Ideally, you’ll meet ongoing needs likethe mortgage with 50 percent of your income and put 20 percent into long-term saving, leaving 30 percent for things you want, says financial adviser Sarah Beane Ricca of the brokerage firm Morgan Stanley Smith Barney in Paramus. “If you earn $100,000 annually and net $60,000 after deductions, there should be $1,500 a month in your ‘want’ category —save $500 a month for a year, and there’s a $6,000 vacation. If you can’t afford that, decide what you can afford.” Devise a realistic figure that includes transportation, lodging, meals and a margin for the unexpected— then stick with that figure. It’s fine to use a credit card to pay (indeed, it may help you save), but running up a high-interest balance to charge a getaway can add to your stress level, says Ricca. “That defeats the purpose of a relaxing vacation."
3 Look and book online.
The Internet often has good deals, especially if you can be flexible about dates. Check smartertravel. com, lodging sites hotels. com, internethotels.com and tablethotels.com/last minutedeals and airfare sites expedia.com, travelocity. com, priceline.com, orbitz. com and kayak.com. (Note that Southwest Airlines flights usually don’t appear on these sites, and this year Expedia and Orbitz dropped American Airlines due to a dispute.)
4 Consider a tour or cruise.
“Tours are efficiently pre-planned, so you waste no time finding your way, renting cars or schlepping luggage,” says Perillo. And they can save you at least 25 percent. A day’s bus travel on a tour in Europe comes to about $100, he says, while it would cost $750 to hire a car and driver. But Perillo concedes that packaged tours also strip away much of travel’s spontaneity and sense of discovery. So decide what kind of trip you crave now. (Ocean cruises can be an exception to the “book early” rule because cruise lines want to fill every cabin. “If you play a lastminute game of ‘chicken’ with a line,” says Perillo, “you may save as much as 50 percent.”)
5 Go off-season.
This can save you 30 to 40 percent. Think, for instance, about booking a holiday-time trip to a cold-weather destination right now—and you won’t have to worry about crowds. A visit to a European city at Christmas “isn’t as popular as you’d think,” says Perillo. But it can be enchanting.

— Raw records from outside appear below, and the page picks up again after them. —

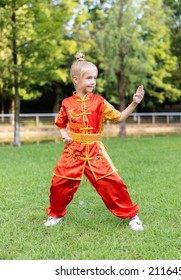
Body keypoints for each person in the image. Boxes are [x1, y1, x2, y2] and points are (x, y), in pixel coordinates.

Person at [44, 53, 144, 231]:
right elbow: (60, 124)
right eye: (89, 78)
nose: (93, 82)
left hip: (95, 151)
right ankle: (55, 214)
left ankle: (132, 215)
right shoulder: (67, 104)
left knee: (113, 183)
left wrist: (134, 103)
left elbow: (119, 117)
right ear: (76, 79)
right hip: (73, 150)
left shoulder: (99, 102)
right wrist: (64, 135)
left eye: (94, 78)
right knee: (59, 183)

6 Be flexible about hotels.
Four- and fivestar hotels tend to be on the outskirts of cities because in-town historical districts ban some structural changes required for the highest ratings. “Choose a three-star hotel instead, and there may not be central air or the Wi-Fi may not work right, but there you are in the heart of Florence!” says Perillo. “You’ll not only save, you’ll also have a more authentic experience.”
7 Rent a villa or condo.
A standard hotel room locks you into restaurant meals, and that tab can really add up, Ricca points out. If you’re taking the kids, who may have limited haute-cuisine tastes anyway, why not pick certain nights for well-planned restaurant splurges and cook for the family on other nights? Book a villa rental through a company like Perillo’s or a site such as vrbo.com or villasofdistinction.com.